I found an article which provides insight on why City staff were so angered by the City of Vancouver's bargaining approach.
EXERPT: The Negotiator Magazine, Charles B. Craver, George Washington University.
"People who dislike the give-and-take of traditional bargaining encounters occasionally seek to short cut the process by beginning with firm and unyielding opening offers.
This was the approach taken by Lemuel Boulware, the former labor negotiator for the General Electric Company, who wished to make it clear to workers that they were getting their wage and benefit increases due to corporate generosity rather than union demands. Parties wishing to employ this device must possess a substantial amount of bargaining power, because, if they don’t, opponents will simply ignore their offers and do business with someone else.
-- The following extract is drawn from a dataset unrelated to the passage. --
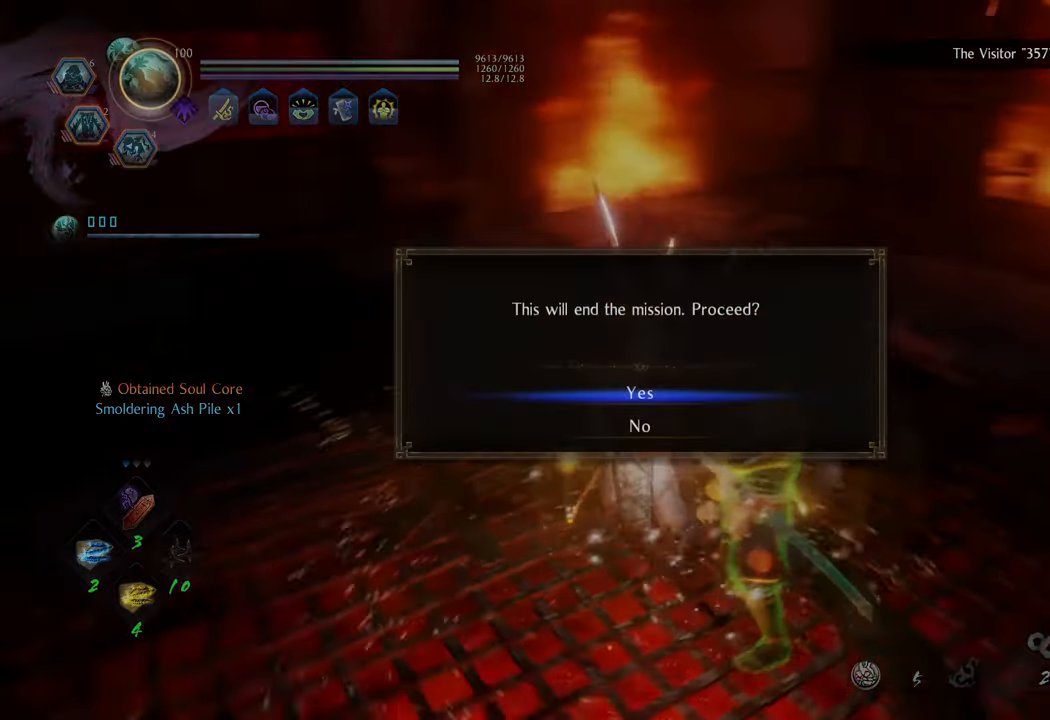
{"buttons": [], "left_stick": "center", "right_stick": "center", "events": [[250, "right_stick", "center"], [267, "A", "down"], [383, "A", "up"]]}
This approach is an affront to opponents who expect to participate meaningfully in the bargaining process and feel they influenced the final terms agreed upon. It is basically a parent-child interaction with the “parent” offerors telling the “child” offerees what they must accept.
The visceral reaction to Boulwareism is to call the offerors’ bluff. This may cause a work stoppage or a failed interaction. Some persons deal with this tactic by ignoring the promise of the offerors not to alter their initial positions and by articulating realistic offers of their own. They hope to generate typical adult-to-adult discussions that will allow the initial offerors to begin to retreat from their seemingly resolute positions.
Although Boulwareism may work against less competent negotiators, it will rarely intimidate proficient bargainers. It is likely to turn them off and cause them to contemplate their nonsettlement options. Persons considering the use of best-offer-first tactics should realize the offensive impact such an approach has on opponents. It is more effective to begin the discussions with lower offers or higher demands and allow the other side to talk them up or down to where they initially thought the parties would conclude their interactions. This approach is much more likely to satisfy opponents who wish to feel they were respected and allowed to influence the final terms agreed upon."
Charles B. Craver is the Freda H. Alverson Professor at the George Washington University Law School. He is the author of Effective Legal Negotiation and Settlement (5th ed. 2005 LEXIS) and The Intelligent Negotiator (2002 Prima/Crown), and coauthor of Alternative Dispute Resolution: The Advocate’s Perspective (3rd ed. 2006 LEXIS).
Over the past thirty years, he has taught negotiating skills to over 75,000 lawyers throughout the Untied States and in Canada, Mexico, Puerto Rico, Austria, England, Germany, and China. He can be reached at firstname.lastname@example.org.
Residents also sensed that the City of Vancouver's management had bargained in bad faith initially. Once the Richmond deal was ratified Vancouver's bargainers partially abandoned their paternalistic approach.
Unfortunately, CUPE is now prolonging the strike with a counter-offer that attempts to lock employees within a rigid seniority system and management within a restrictive set of Human Resources rules no organization would accept.
The question is, within this bizarre bargaining process the City of Vancouver has initiated, is this CUPE's "firm, final offer" or a starting point for discussion.
I assume the rigidity of CUPE's last counter-proposal is as offensive to management as management's condescending bargaining style has been to the City's "appreciated and professional" employees.